Opération Papyrus: en un an, 1093 clandestins régularisés

SANS-PAPIERS • A mi-parcours, le magistrat Pierre Maudet tire un premier bilan positif du dispositif pilote mis en place à Genève. Explications.

  • Le conseiller d’Etat Pierre Maudet s’est beaucoup investi dans l’opération Papyrus.GIM

    Le conseiller d’Etat Pierre Maudet s’est beaucoup investi dans l’opération Papyrus.GIM

«Le dispositif fonctionne tant sur le plan humain qu’économique», résume le conseiller d’Etat Pierre Maudet. Le chef du Département de la sécurité et de l’économie (DSE) s’est beaucoup investi dans l’opération Papyrus, le projet pilote de régularisation des clandestins travaillant depuis de nombreuses années dans le canton. «Depuis son lancement en février 2017, 1093 personnes ont régularisé leur situation. Dans le détail, 244 familles dont 374 adultes et 412 enfants, 8 couples sans enfants et 291 célibataires ont obtenu un permis de séjour. Les gens dont nous parlons sont là depuis de nombreuses années, ils existent, travaillent, contribuent à la production de richesses mais n’ont pas d’existence légale, souligne Pierre Maudet. Il s’agit de mettre fin à une hypocrisie et de permettre à ces personnes vulnérables de sortir de la précarité.»

Vies bouleversées

Sur le terrain, l’opération Papyrus, menée avec syndicats et associations actives dans la défense des droits des étrangers, a suscité un espoir gigantesque. «Au 31 janvier, nous comptabilisons plus de 4500 consultations et 3000 personnes reçues», résume ainsi Marianne Halle, du centre contact Suisses-Immigrés. Avant de préciser: «Aujourd’hui, près de 75% de ces personnes sont dans la cible. Sans surprise, elles proviennent principalement d’Amérique latine 42%, du Kosovo et d’ex-Yougoslavie 19% et des Philippines 16%. Dans un premier temps, notre travail a consisté à les rassurer. Nous devions faire taire les rumeurs, certains voyaient dans l’opération un piège. Ensuite, il a fallu constituer des dossiers souvent complexes et les accompagner jusqu’au bout de la procédure. Il faut voir à quel point cette régularisation a changé la vie de nombreuses personnes», pointe-t-elle avec émotion.

Travail au noir

Autre axe prioritaire du projet, assainir des secteurs de l’économie particulièrement touchés par le travail clandestin. Sans surprise, celui de l’économie domestique se taille la part du lion devant l’hôtellerie-restauration et la construction. «Sur les 552 dossiers contrôlés, les deux tiers concernent l’économie domestique», note Christina Stoll, directrice générale de l’Office cantonal de l’inspection et des relations du travail (OCIRT). Qui pointe aussitôt les résultats notables obtenus dans la lutte contre le travail au noir et la sous-enchère salariale dans ce secteur. «Les adhésions à Chèque Service ont augmenté de 36%. La masse salariale cumulée est passée d’environ 52 millions en 2016 à 61 millions en 2017. Cela représente 2 millions de charges sociales en plus par an. Globalement, on peut dire que les employeurs collaborent.» Ils ont d’ailleurs encore quelques mois pour le faire, après le volet répressif reprendra de plus belle.

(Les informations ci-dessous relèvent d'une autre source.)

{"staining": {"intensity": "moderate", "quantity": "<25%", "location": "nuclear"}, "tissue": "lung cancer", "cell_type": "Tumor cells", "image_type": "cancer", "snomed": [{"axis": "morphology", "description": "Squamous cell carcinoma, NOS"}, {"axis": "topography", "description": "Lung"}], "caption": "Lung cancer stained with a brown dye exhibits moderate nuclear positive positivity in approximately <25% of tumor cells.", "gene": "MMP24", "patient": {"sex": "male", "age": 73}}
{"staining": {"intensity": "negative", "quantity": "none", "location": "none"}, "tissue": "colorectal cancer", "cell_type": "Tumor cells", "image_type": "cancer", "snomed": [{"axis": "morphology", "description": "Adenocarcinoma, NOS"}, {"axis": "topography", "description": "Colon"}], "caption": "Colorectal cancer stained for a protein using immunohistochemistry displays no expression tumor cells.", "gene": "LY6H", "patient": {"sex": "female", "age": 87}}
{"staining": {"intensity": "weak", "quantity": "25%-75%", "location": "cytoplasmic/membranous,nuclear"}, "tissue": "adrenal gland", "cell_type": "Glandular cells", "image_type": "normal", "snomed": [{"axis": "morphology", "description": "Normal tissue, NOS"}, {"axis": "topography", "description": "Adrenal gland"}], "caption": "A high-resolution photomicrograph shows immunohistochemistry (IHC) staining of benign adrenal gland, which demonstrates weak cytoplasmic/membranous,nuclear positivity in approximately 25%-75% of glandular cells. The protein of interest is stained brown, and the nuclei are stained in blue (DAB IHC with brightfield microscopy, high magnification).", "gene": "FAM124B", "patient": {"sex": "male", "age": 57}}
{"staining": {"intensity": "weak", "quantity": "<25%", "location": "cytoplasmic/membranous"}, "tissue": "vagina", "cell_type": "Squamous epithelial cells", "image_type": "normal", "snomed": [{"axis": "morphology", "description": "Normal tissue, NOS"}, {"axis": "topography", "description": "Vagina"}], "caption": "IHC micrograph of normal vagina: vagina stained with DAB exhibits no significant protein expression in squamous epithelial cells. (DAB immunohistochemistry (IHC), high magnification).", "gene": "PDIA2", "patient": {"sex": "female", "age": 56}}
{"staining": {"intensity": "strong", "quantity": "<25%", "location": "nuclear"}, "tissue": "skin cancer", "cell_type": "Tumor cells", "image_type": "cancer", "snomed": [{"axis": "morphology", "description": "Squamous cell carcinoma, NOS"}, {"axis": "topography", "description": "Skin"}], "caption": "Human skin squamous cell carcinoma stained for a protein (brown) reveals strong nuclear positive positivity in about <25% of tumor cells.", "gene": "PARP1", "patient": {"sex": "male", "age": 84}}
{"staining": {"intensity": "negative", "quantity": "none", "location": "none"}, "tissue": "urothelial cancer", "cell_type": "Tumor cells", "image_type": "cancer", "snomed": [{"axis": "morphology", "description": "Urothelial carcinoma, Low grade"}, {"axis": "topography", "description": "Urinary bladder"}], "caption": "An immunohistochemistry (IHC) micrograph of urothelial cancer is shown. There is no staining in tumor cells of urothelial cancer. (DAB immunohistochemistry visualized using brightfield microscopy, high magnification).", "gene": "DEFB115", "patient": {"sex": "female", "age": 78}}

Pour mémoire, l’opération Papyrus se poursuit jusqu’à la fin du mois de décembre 2018. Au final, ce sont entre 2000 et 2500 clandestins qui pourraient être régularisés à Genève. Un canton qui, selon les estimations du Secrétariat d’Etat fédéral aux migrations (SEM), compterait près de 13’000 clandestins.

Critères de régularisation

Pour régulariser leur situation, les ressortissants clandestins provenant des pays hors Union européenne ou hors Association européenne de libre-échange, doivent remplir les conditions suivantes:

• avoir un emploi;

• être indépendant financièrement;

• prouver un séjour continu de cinq ans au minimum pour les familles avec enfants scolarisés et 10 ans pour tous les autres;

• avoir une intégration réussie (un niveau de français correct);

• justifier une absence de condamnation pénale.

L’échec d’une demande aboutira à un renvoi du pays. Il est conseillé aux sans-papiers de se renseigner auprès des permanences mises sur pied par les organisations actives dans la défense des droits des étrangers.